##### Data supplied #####
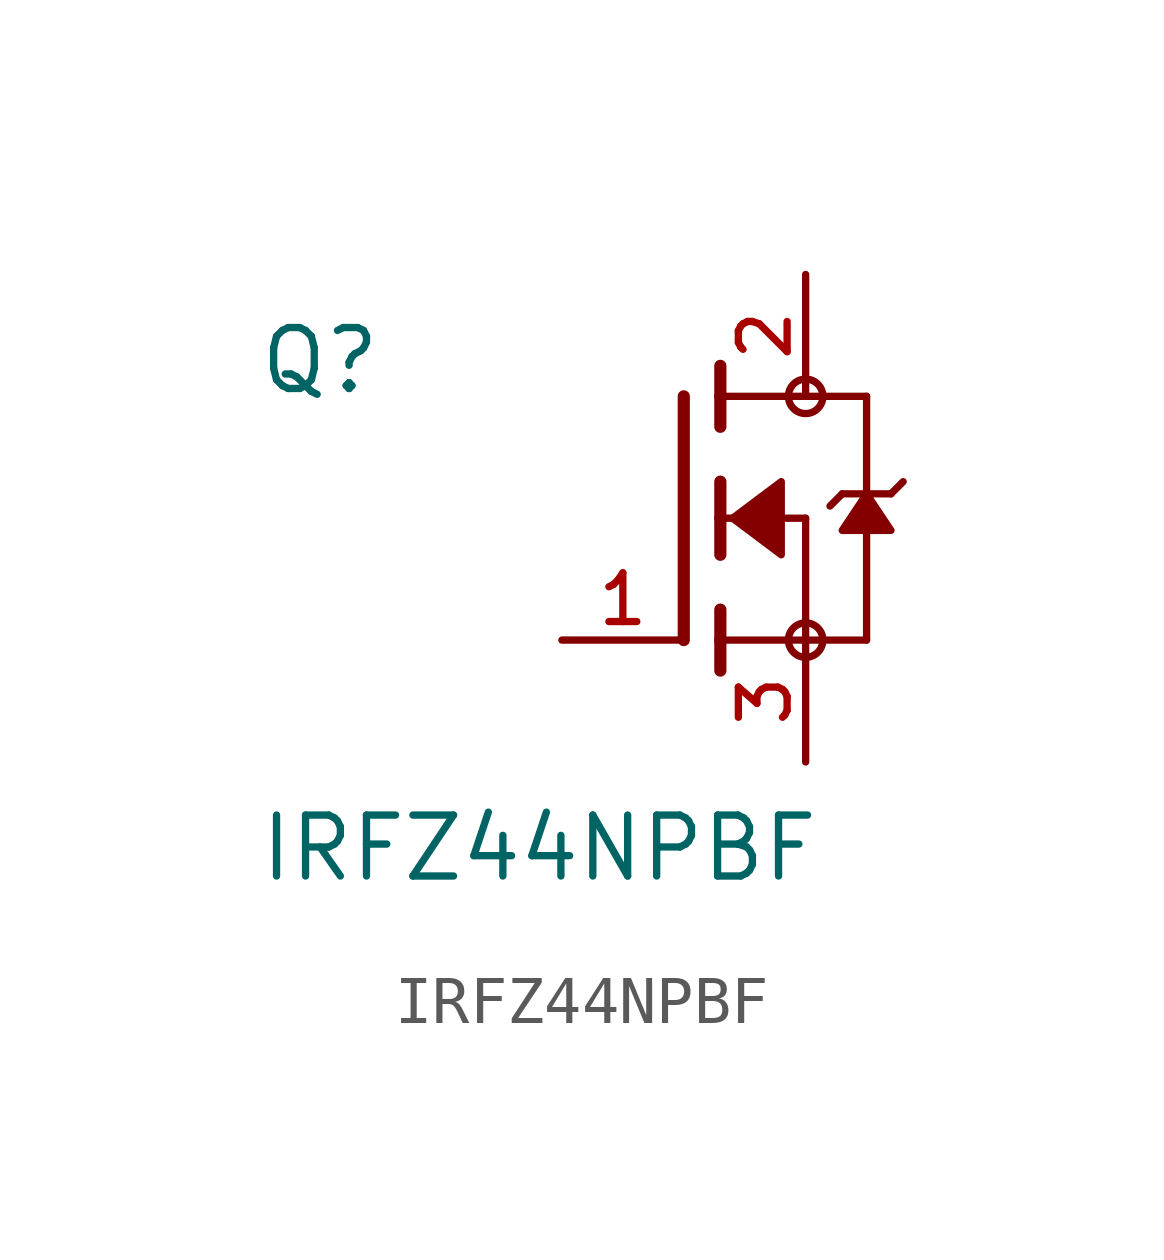
<source format=kicad_sym>
(kicad_symbol_lib
  (version 20211014)
  (generator kicad_symbol_editor)
  (symbol "IRFZ44NPBF"
    (pin_names
      (offset 1.016))
    (property "Reference" "Q"
      (at -8.89 2.54 0)
      (effects (font (size 1.27 1.27)) (justify bottom left)))
    (property "Value" "IRFZ44NPBF"
      (at -8.89 -7.62 0)
      (effects (font (size 1.27 1.27)) (justify bottom left)))
    (symbol "IRFZ44NPBF_0_0"
      (polyline (pts (xy 0.762 0.762) (xy 0.762 0.0)) (stroke (width 0.254)))
      (polyline (pts (xy 0.762 0.0) (xy 0.762 -0.762)) (stroke (width 0.254)))
      (polyline (pts (xy 0.762 3.175) (xy 0.762 2.54)) (stroke (width 0.254)))
      (polyline (pts (xy 0.762 2.54) (xy 0.762 1.905)) (stroke (width 0.254)))
      (polyline (pts (xy 0.762 0.0) (xy 2.54 0.0)) (stroke (width 0.152)))
      (polyline (pts (xy 2.54 0.0) (xy 2.54 -2.54)) (stroke (width 0.152)))
      (polyline (pts (xy 0.762 -1.905) (xy 0.762 -2.54)) (stroke (width 0.254)))
      (polyline (pts (xy 0.762 -2.54) (xy 0.762 -3.175)) (stroke (width 0.254)))
      (polyline (pts (xy 0.0 2.54) (xy 0.0 -2.54)) (stroke (width 0.254)))
      (polyline (pts (xy 2.54 -2.54) (xy 0.762 -2.54)) (stroke (width 0.152)))
      (polyline (pts (xy 3.81 2.54) (xy 3.81 0.508)) (stroke (width 0.152)))
      (polyline (pts (xy 3.81 0.508) (xy 3.81 -2.54)) (stroke (width 0.152)))
      (polyline (pts (xy 2.54 -2.54) (xy 3.81 -2.54)) (stroke (width 0.152)))
      (polyline (pts (xy 0.762 2.54) (xy 3.81 2.54)) (stroke (width 0.152)))
      (polyline (pts (xy 4.572 0.762) (xy 4.318 0.508)) (stroke (width 0.152)))
      (polyline (pts (xy 4.318 0.508) (xy 3.81 0.508)) (stroke (width 0.152)))
      (polyline (pts (xy 3.81 0.508) (xy 3.302 0.508)) (stroke (width 0.152)))
      (polyline (pts (xy 3.302 0.508) (xy 3.048 0.254)) (stroke (width 0.152)))
      (circle (center 2.54 -2.54) (radius 0.359) (stroke (width 0.0)) (fill (type none)))
      (circle (center 2.54 2.54) (radius 0.359) (stroke (width 0.0)) (fill (type none)))
      (polyline (pts (xy 3.81 0.508) (xy 3.302 -0.254) (xy 4.318 -0.254) (xy 3.81 0.508)) (stroke (width 0.152)) (fill (type outline)))
      (polyline (pts (xy 1.016 0.0) (xy 2.032 0.762) (xy 2.032 -0.762) (xy 1.016 0.0)) (stroke (width 0.152)) (fill (type outline)))
      (pin passive line (at 2.54 -5.08 90.0) (length 2.54) (name "~" (effects (font (size 1.016 1.016)))) (number "3" (effects (font (size 1.016 1.016)))))
      (pin passive line (at -2.54 -2.54 0) (length 2.54) (name "~" (effects (font (size 1.016 1.016)))) (number "1" (effects (font (size 1.016 1.016)))))
      (pin passive line (at 2.54 5.08 270.0) (length 2.54) (name "~" (effects (font (size 1.016 1.016)))) (number "2" (effects (font (size 1.016 1.016))))))))
</source>
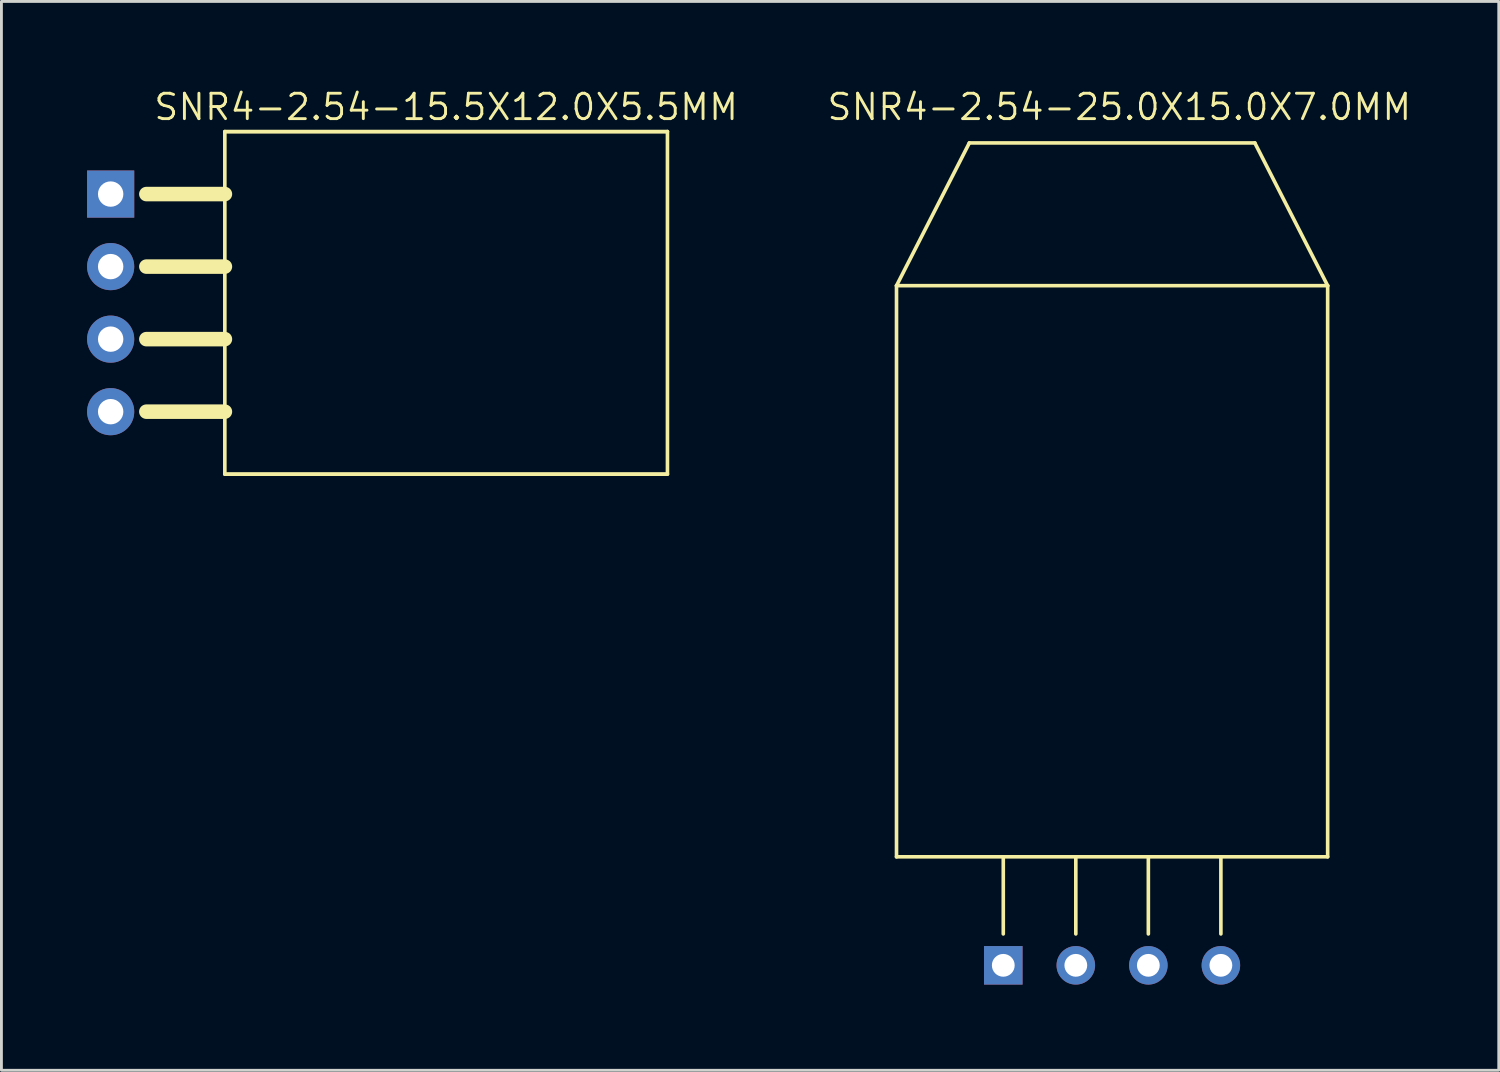
<source format=kicad_pcb>
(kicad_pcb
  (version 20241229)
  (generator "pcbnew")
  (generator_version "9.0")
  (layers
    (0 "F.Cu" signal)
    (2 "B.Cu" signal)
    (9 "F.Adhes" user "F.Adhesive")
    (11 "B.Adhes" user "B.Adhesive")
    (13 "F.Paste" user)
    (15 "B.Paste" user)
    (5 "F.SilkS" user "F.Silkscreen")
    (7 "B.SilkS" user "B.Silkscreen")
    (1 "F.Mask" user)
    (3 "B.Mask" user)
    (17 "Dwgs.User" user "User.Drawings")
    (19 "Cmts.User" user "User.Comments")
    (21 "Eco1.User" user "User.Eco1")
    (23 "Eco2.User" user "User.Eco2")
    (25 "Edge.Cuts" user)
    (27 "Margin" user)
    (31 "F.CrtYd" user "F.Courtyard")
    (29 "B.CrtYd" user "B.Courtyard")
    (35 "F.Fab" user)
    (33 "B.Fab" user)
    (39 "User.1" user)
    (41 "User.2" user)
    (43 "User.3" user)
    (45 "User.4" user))
  (footprint "SNR4-2.54-25.0X15.0X7.0MM"
    (layer "F.Cu")
    (at 35.893 16.954)
    (property "Reference" "SNR4-2.54-25.0X15.0X7.0MM" (at 0.254 -16.256 0) (layer "F.SilkS") (effects (font (size 0.889 0.889) (thickness 0.102))))
    (attr exclude_from_pos_files exclude_from_bom)
    (fp_line (start -7.549 -10) (end -4.999 -14.999) (stroke (width 0.127) (type solid)) (layer "F.SilkS"))
    (fp_line (start -7.549 -10) (end 7.549 -10) (stroke (width 0.127) (type solid)) (layer "F.SilkS"))
    (fp_line (start -7.549 10) (end -7.549 -10) (stroke (width 0.127) (type solid)) (layer "F.SilkS"))
    (fp_line (start -4.999 -14.999) (end 4.999 -14.999) (stroke (width 0.127) (type solid)) (layer "F.SilkS"))
    (fp_line (start -3.81 10) (end -7.549 10) (stroke (width 0.127) (type solid)) (layer "F.SilkS"))
    (fp_line (start -3.81 12.7) (end -3.81 10) (stroke (width 0.127) (type solid)) (layer "F.SilkS"))
    (fp_line (start -1.27 10) (end -3.81 10) (stroke (width 0.127) (type solid)) (layer "F.SilkS"))
    (fp_line (start -1.27 12.7) (end -1.27 10) (stroke (width 0.127) (type solid)) (layer "F.SilkS"))
    (fp_line (start 1.27 10) (end -1.27 10) (stroke (width 0.127) (type solid)) (layer "F.SilkS"))
    (fp_line (start 1.27 12.7) (end 1.27 10) (stroke (width 0.127) (type solid)) (layer "F.SilkS"))
    (fp_line (start 3.81 10) (end 1.27 10) (stroke (width 0.127) (type solid)) (layer "F.SilkS"))
    (fp_line (start 3.81 12.7) (end 3.81 10) (stroke (width 0.127) (type solid)) (layer "F.SilkS"))
    (fp_line (start 4.999 -14.999) (end 7.549 -10) (stroke (width 0.127) (type solid)) (layer "F.SilkS"))
    (fp_line (start 7.549 -10) (end 7.549 10) (stroke (width 0.127) (type solid)) (layer "F.SilkS"))
    (fp_line (start 7.549 10) (end 3.81 10) (stroke (width 0.127) (type solid)) (layer "F.SilkS"))
    (pad "P$1" thru_hole rect (at -3.81 13.8) (size 1.349 1.349) (drill 0.798) (layers "*.Cu" "*.Mask"))
    (pad "P$2" thru_hole circle (at -1.27 13.8) (size 1.349 1.349) (drill 0.798) (layers "*.Cu" "*.Mask"))
    (pad "P$3" thru_hole circle (at 1.27 13.8) (size 1.349 1.349) (drill 0.798) (layers "*.Cu" "*.Mask"))
    (pad "P$4" thru_hole circle (at 3.81 13.8) (size 1.349 1.349) (drill 0.798) (layers "*.Cu" "*.Mask")))
  (footprint "SNR4-2.54-15.5X12.0X5.5MM"
    (layer "F.Cu")
    (at 12.573 7.556)
    (property "Reference" "SNR4-2.54-15.5X12.0X5.5MM" (at 0 -6.858 0) (layer "F.SilkS") (effects (font (size 0.889 0.889) (thickness 0.102))))
    (attr exclude_from_pos_files exclude_from_bom)
    (fp_line (start -10.498 -3.81) (end -7.747 -3.81) (stroke (width 0.508) (type solid)) (layer "F.SilkS"))
    (fp_line (start -10.498 -1.27) (end -7.747 -1.27) (stroke (width 0.508) (type solid)) (layer "F.SilkS"))
    (fp_line (start -10.498 1.27) (end -7.747 1.27) (stroke (width 0.508) (type solid)) (layer "F.SilkS"))
    (fp_line (start -10.498 3.81) (end -7.747 3.81) (stroke (width 0.508) (type solid)) (layer "F.SilkS"))
    (fp_line (start -7.75 -5.999) (end 7.75 -5.999) (stroke (width 0.127) (type solid)) (layer "F.SilkS"))
    (fp_line (start -7.75 5.999) (end -7.75 -5.999) (stroke (width 0.127) (type solid)) (layer "F.SilkS"))
    (fp_line (start -7.747 -5.969) (end 7.747 -5.969) (stroke (width 0.066) (type solid)) (layer "F.SilkS"))
    (fp_line (start -7.747 5.969) (end -7.747 -5.969) (stroke (width 0.066) (type solid)) (layer "F.SilkS"))
    (fp_line (start -7.747 5.969) (end 7.747 5.969) (stroke (width 0.066) (type solid)) (layer "F.SilkS"))
    (fp_line (start 7.747 5.969) (end 7.747 -5.969) (stroke (width 0.066) (type solid)) (layer "F.SilkS"))
    (fp_line (start 7.75 -5.999) (end 7.75 5.999) (stroke (width 0.127) (type solid)) (layer "F.SilkS"))
    (fp_line (start 7.75 5.999) (end -7.75 5.999) (stroke (width 0.127) (type solid)) (layer "F.SilkS"))
    (pad "1" thru_hole rect (at -11.748 -3.81) (size 1.651 1.651) (drill 0.889) (layers "*.Cu" "*.Mask"))
    (pad "2" thru_hole circle (at -11.748 -1.27) (size 1.651 1.651) (drill 0.889) (layers "*.Cu" "*.Mask"))
    (pad "3" thru_hole circle (at -11.748 1.27) (size 1.651 1.651) (drill 0.889) (layers "*.Cu" "*.Mask"))
    (pad "4" thru_hole circle (at -11.748 3.81) (size 1.651 1.651) (drill 0.889) (layers "*.Cu" "*.Mask")))
  (gr_rect
    (start -3 -3)
    (end 49.434 34.429)
    (stroke (width 0.1) (type default))
    (fill no)
    (layer "Edge.Cuts")))
</source>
#####
▸ **Directions**: Report each line in the data above that holds the word "Courtyard" by copying it.

▸ **Task solution**:
    (31 "F.CrtYd" user "F.Courtyard")
    (29 "B.CrtYd" user "B.Courtyard")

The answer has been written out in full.